In rare do-over, Hawks and Heat to put full game back in NBA's books
He won't have that luxury Saturday night because the outcome could be decided in a mere 51.9 seconds.
The Heat will visit the Atlanta Hawks to replay the final moments of their game that began Dec. 19 and was originally played to an overtime decision, one eventually erased from the books by the NBA because the Hawks' stat crew erroneously said Shaquille O'Neal had six fouls and kept him off the floor for those final 51.9 seconds.
After learning O'Neal only had five fouls, Miami cried, well, foul. The NBA agreed, ordering a rare do-over, the first since 1983. When the suspended game resumes, it'll be Miami's ball, with the Hawks leading 114-111 late in overtime.
"They better not give me the ball," Wade said. "I might shoot a 3 right away."
Suffice to say, a bit has changed since this game started.
Back at tip-off, when Heat guard Chris Quinn corralled the tap to open the game, Alonzo Mourning's knee was intact, Shawn Marion and Mike Bibby were in the Western Conference and O'Neal was still residing in South Florida.

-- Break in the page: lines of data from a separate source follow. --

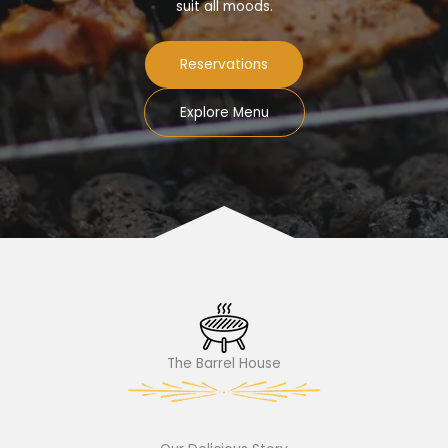
suit all moods.
Reservations
Explore Menu
The Barrel House​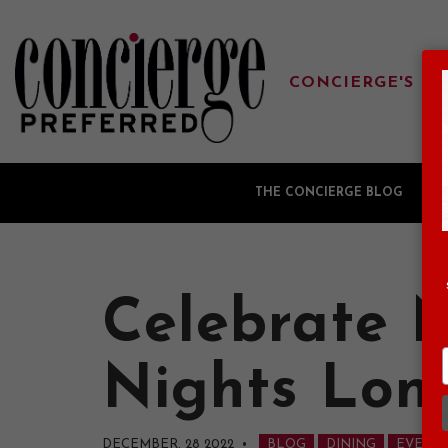
CONCIERGE'S FA
THE CONCIERGE BLOG
G
Celebrate N
Nights Lon
DECEMBER, 28 2022
•
BLOG
DINING
EVENT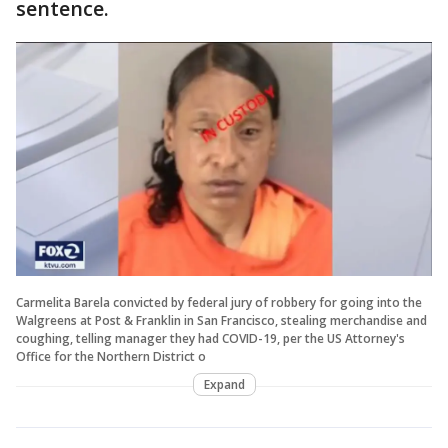
sentence.
Carmelita Barela convicted by federal jury of robbery for going into the
Walgreens at Post & Franklin in San Francisco, stealing merchandise and
coughing, telling manager they had COVID-19, per the US Attorney's
Office for the Northern District o
Expand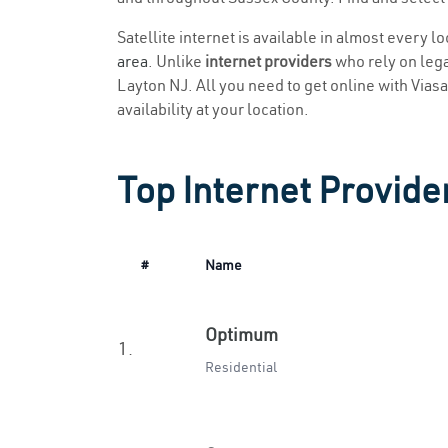
Satellite internet is available in almost every l
area
. Unlike
internet providers
who rely on legac
Layton NJ. All you need to get online with Viasat
availability at your location.
Top Internet Provide
#
Name
Optimum
1.
Residential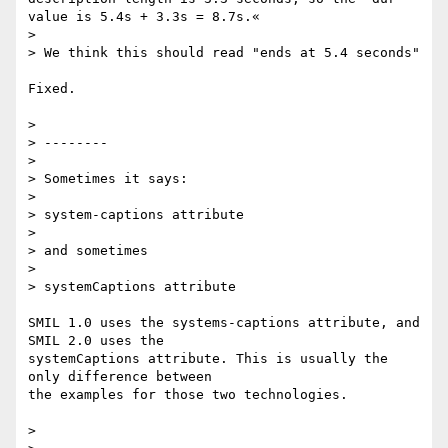
value is 5.4s + 3.3s = 8.7s.«

>

> We think this should read "ends at 5.4 seconds"

Fixed.

>

> --------

>

> Sometimes it says:

>

> system-captions attribute

>

> and sometimes

>

> systemCaptions attribute

SMIL 1.0 uses the systems-captions attribute, and 
SMIL 2.0 uses the

systemCaptions attribute. This is usually the 
only difference between

the examples for those two technologies.

>
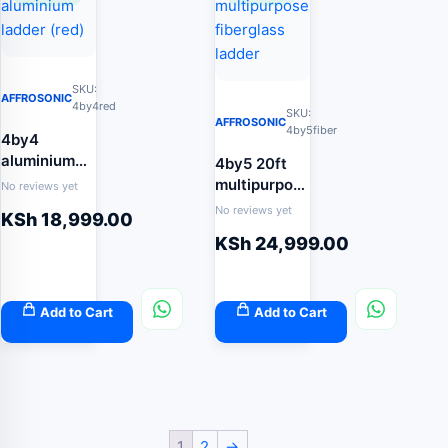
SKU:
AFFROSONIC
4by4red
SKU:
AFFROSONIC
4by5fiber
4by4
aluminium
4by5 20ft
ladder (red)
multipurpose
No reviews yet
fiberglass
No reviews yet
KSh
18,999.00
ladder
KSh
24,999.00
Add to Cart
Add to Cart
1
2
→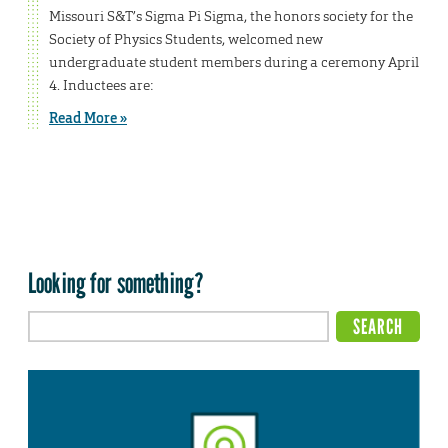
Missouri S&T’s Sigma Pi Sigma, the honors society for the
Society of Physics Students, welcomed new
undergraduate student members during a ceremony April
4. Inductees are:
Read More »
Looking for something?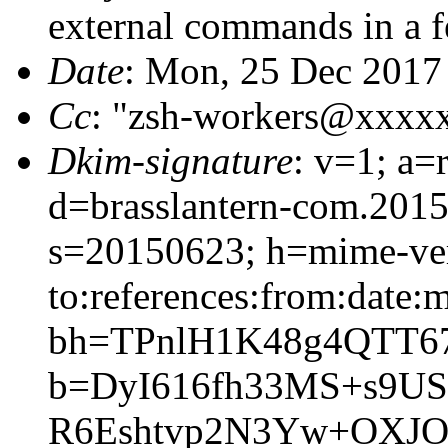
external commands in a 
Date
: Mon, 25 Dec 2017
Cc
: "zsh-workers@xxxx
Dkim-signature
: v=1; a=
d=brasslantern-com.201
s=20150623; h=mime-vers
to:references:from:date:m
bh=TPnlH1K48g4QTT6
b=DyI616fh33MS+s9U
R6Eshtvp2N3Yw+OXJ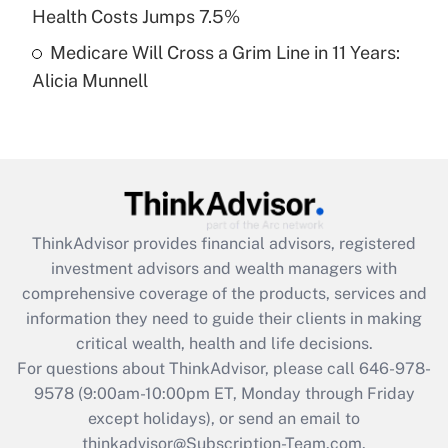
Get Answer
Health Costs Jumps 7.5%
Medicare Will Cross a Grim Line in 11 Years:
Recently Updated Q&As
Alicia Munnell
Are remote workers eligible for leave
under the Family and Medical Leave Act
(FMLA)?
Get Answer
Recently Updated Q&As
ThinkAdvisor
provides financial advisors, registered
What is the CARES Act employee
investment advisors and wealth managers with
retention tax credit that was available
during 2020 and 2021?
comprehensive coverage of the products, services and
information they need to guide their clients in making
Get Answer
critical wealth, health and life decisions.
For questions about ThinkAdvisor, please call
646-978-
Recently Updated Q&As
9578
(9:00am-10:00pm ET, Monday through Friday
Who must file a return?
except holidays), or send an email to
thinkadvisor@Subscription-Team.com.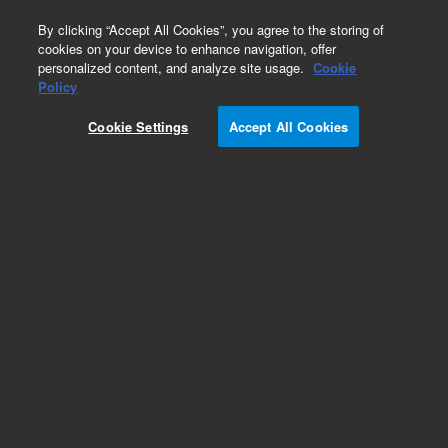
0
By clicking “Accept All Cookies”, you agree to the storing of
cookies on your device to enhance navigation, offer
personalized content, and analyze site usage.
Cookie
Obsolete
Policy
Part Number:
122-1711
Cookie Settings
Accept All Cookies
Obsolete. Replaced by 100-2000.
Add to Favorites
Subscribe to this item in cart or checkout
More lab efficiency with your auto delivery
schedule, modify and cancel it at any time.
Simply select subscription delivery frequency in
the cart or checkout, and submit your order.
How does it work?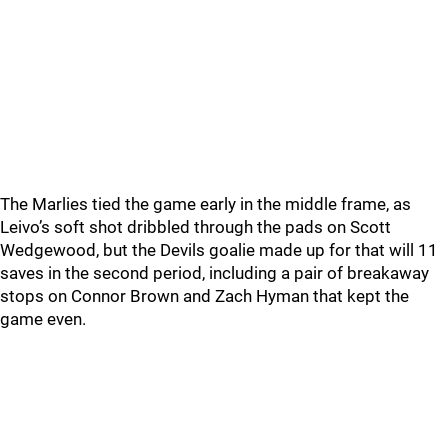
The Marlies tied the game early in the middle frame, as
Leivo’s soft shot dribbled through the pads on Scott
Wedgewood, but the Devils goalie made up for that will 11
saves in the second period, including a pair of breakaway
stops on Connor Brown and Zach Hyman that kept the
game even.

Mourning had a season-ending, and possibly career-ending, knee blowout in the first quarter. Bibby wasn't yet on Atlanta's roster, and Marion -- who played a game on Dec. 19 for Phoenix -- was still weeks away from being traded to Miami for O'Neal, who ironically was the one reinstated by the NBA to this game and now won't be part of its conclusion.
"It's going to be strange," Marion said.
The league will allow some of the newly acquired players to be part of the active rosters for the suspended game, which Atlanta thought it won the first time around, 117-111. All of the stats accrued in the first 52:08 of the Dec. 19 game will count once the game actually ends on Saturday night, meaning Wade's numbers will improve -- he already has 36 points and 10 assists.
"It was tough that it happened that way and we had a chance to win that ballgame," Wade said. "It would have been a good win for us at the time. But it didn't happen."
The outcome, now anyway, is largely irrelevant to the Heat in terms of salvaging the season's won-lost record, since Miami is already resigned to missing the playoffs.
"At that time, when we played then, we were fighting," Heat coach Pat Riley said. "We were fighting for position and fighting for every inch. We filed a protest because we felt there was wrongdoing and we were awarded that and we will play it. That's just the way it goes."
But the Hawks could pick up two wins Saturday night, since the teams will play a regularly scheduled game 15 minutes after the suspended matchup ends. Atlanta is one of seven teams in a cluster for the final two playoff spots in the Eastern Conference.
"It's going to be crazy, but it'll be over quick and then we'll need to get the next one," said Bibby, who was playing for Sacramento when the game started. "Two wins would be good for us."
One of the most frustrated players will be Hawks starting forward Josh Smith. He fouled out late in regulation and will have to watch the finish from the bench.
"It's going to be agonizing. Obviously I want to be out there," Smith said. "I've never in my lifetime done something like this. It'll be an experience and a sight to see."
The Hawks are doing all they can to lure fans into their building early, offering discounted sodas and hot dogs and free swimsuit calendars to the first 3,000 people arriving for the game.
"I'm asking all Hawk fans to pack the building early, so we have the home-court advantage," Atlanta rookie Al Horford said in a video message on the team's Web site. "We need the sixth man to get in and get loud."